─── WORKING DATA ───

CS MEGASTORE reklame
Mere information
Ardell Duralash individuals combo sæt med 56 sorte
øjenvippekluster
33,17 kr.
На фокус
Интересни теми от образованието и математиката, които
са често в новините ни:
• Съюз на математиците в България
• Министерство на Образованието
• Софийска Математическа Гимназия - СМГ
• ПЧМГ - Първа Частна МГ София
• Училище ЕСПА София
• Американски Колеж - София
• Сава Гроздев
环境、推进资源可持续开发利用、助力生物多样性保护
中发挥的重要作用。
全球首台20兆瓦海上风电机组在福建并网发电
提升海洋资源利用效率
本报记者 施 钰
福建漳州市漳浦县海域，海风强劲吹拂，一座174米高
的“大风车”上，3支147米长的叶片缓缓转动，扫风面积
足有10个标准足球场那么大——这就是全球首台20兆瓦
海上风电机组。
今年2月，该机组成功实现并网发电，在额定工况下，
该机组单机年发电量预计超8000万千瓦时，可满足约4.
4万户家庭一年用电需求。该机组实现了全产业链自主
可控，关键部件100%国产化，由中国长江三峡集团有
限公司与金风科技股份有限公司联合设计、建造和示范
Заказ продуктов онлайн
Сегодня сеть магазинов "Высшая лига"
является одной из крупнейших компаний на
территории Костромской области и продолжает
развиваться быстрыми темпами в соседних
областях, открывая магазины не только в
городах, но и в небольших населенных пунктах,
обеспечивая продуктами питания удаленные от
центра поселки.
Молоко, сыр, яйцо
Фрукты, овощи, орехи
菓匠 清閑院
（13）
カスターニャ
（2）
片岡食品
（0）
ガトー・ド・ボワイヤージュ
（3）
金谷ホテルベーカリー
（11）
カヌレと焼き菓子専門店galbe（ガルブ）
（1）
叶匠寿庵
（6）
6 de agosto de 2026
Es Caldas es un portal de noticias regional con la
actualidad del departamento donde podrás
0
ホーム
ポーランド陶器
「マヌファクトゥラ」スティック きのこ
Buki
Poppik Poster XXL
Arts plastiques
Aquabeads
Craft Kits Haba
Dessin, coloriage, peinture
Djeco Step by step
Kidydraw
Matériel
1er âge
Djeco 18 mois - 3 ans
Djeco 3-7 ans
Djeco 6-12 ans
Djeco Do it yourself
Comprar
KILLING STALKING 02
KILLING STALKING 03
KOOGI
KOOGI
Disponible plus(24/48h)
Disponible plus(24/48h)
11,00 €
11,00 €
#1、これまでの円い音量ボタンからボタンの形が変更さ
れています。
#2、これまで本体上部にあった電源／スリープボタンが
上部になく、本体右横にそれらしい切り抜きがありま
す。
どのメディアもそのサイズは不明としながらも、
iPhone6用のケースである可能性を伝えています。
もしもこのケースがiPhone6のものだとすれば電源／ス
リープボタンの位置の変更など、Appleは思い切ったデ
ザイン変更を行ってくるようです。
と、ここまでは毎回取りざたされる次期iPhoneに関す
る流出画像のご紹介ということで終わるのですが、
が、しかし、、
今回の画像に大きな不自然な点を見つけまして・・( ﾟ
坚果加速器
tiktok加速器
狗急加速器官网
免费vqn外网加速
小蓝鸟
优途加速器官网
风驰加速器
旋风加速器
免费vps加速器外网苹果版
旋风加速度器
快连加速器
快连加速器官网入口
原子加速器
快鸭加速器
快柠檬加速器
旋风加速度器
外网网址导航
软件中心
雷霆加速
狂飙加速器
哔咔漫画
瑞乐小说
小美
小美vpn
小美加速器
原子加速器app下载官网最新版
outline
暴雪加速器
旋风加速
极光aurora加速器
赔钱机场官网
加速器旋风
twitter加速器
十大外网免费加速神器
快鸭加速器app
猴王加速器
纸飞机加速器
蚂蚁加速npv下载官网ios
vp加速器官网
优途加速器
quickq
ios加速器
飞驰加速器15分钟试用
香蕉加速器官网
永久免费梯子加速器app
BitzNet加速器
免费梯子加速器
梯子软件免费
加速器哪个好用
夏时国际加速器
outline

───

### THE TASK
From the first line to the last, write out the data exactly.

### SOLUTION TO THIS EXERCISE
CS MEGASTORE reklame
Mere information
Ardell Duralash individuals combo sæt med 56 sorte
øjenvippekluster
33,17 kr.
На фокус
Интересни теми от образованието и математиката, които
са често в новините ни:
• Съюз на математиците в България
• Министерство на Образованието
• Софийска Математическа Гимназия - СМГ
• ПЧМГ - Първа Частна МГ София
• Училище ЕСПА София
• Американски Колеж - София
• Сава Гроздев
环境、推进资源可持续开发利用、助力生物多样性保护
中发挥的重要作用。
全球首台20兆瓦海上风电机组在福建并网发电
提升海洋资源利用效率
本报记者 施 钰
福建漳州市漳浦县海域，海风强劲吹拂，一座174米高
的“大风车”上，3支147米长的叶片缓缓转动，扫风面积
足有10个标准足球场那么大——这就是全球首台20兆瓦
海上风电机组。
今年2月，该机组成功实现并网发电，在额定工况下，
该机组单机年发电量预计超8000万千瓦时，可满足约4.
4万户家庭一年用电需求。该机组实现了全产业链自主
可控，关键部件100%国产化，由中国长江三峡集团有
限公司与金风科技股份有限公司联合设计、建造和示范
Заказ продуктов онлайн
Сегодня сеть магазинов "Высшая лига"
является одной из крупнейших компаний на
территории Костромской области и продолжает
развиваться быстрыми темпами в соседних
областях, открывая магазины не только в
городах, но и в небольших населенных пунктах,
обеспечивая продуктами питания удаленные от
центра поселки.
Молоко, сыр, яйцо
Фрукты, овощи, орехи
菓匠 清閑院
（13）
カスターニャ
（2）
片岡食品
（0）
ガトー・ド・ボワイヤージュ
（3）
金谷ホテルベーカリー
（11）
カヌレと焼き菓子専門店galbe（ガルブ）
（1）
叶匠寿庵
（6）
6 de agosto de 2026
Es Caldas es un portal de noticias regional con la
actualidad del departamento donde podrás
0
ホーム
ポーランド陶器
「マヌファクトゥラ」スティック きのこ
Buki
Poppik Poster XXL
Arts plastiques
Aquabeads
Craft Kits Haba
Dessin, coloriage, peinture
Djeco Step by step
Kidydraw
Matériel
1er âge
Djeco 18 mois - 3 ans
Djeco 3-7 ans
Djeco 6-12 ans
Djeco Do it yourself
Comprar
KILLING STALKING 02
KILLING STALKING 03
KOOGI
KOOGI
Disponible plus(24/48h)
Disponible plus(24/48h)
11,00 €
11,00 €
#1、これまでの円い音量ボタンからボタンの形が変更さ
れています。
#2、これまで本体上部にあった電源／スリープボタンが
上部になく、本体右横にそれらしい切り抜きがありま
す。
どのメディアもそのサイズは不明としながらも、
iPhone6用のケースである可能性を伝えています。
もしもこのケースがiPhone6のものだとすれば電源／ス
リープボタンの位置の変更など、Appleは思い切ったデ
ザイン変更を行ってくるようです。
と、ここまでは毎回取りざたされる次期iPhoneに関す
る流出画像のご紹介ということで終わるのですが、
が、しかし、、
今回の画像に大きな不自然な点を見つけまして・・( ﾟ
坚果加速器
tiktok加速器
狗急加速器官网
免费vqn外网加速
小蓝鸟
优途加速器官网
风驰加速器
旋风加速器
免费vps加速器外网苹果版
旋风加速度器
快连加速器
快连加速器官网入口
原子加速器
快鸭加速器
快柠檬加速器
旋风加速度器
外网网址导航
软件中心
雷霆加速
狂飙加速器
哔咔漫画
瑞乐小说
小美
小美vpn
小美加速器
原子加速器app下载官网最新版
outline
暴雪加速器
旋风加速
极光aurora加速器
赔钱机场官网
加速器旋风
twitter加速器
十大外网免费加速神器
快鸭加速器app
猴王加速器
纸飞机加速器
蚂蚁加速npv下载官网ios
vp加速器官网
优途加速器
quickq
ios加速器
飞驰加速器15分钟试用
香蕉加速器官网
永久免费梯子加速器app
BitzNet加速器
免费梯子加速器
梯子软件免费
加速器哪个好用
夏时国际加速器
outline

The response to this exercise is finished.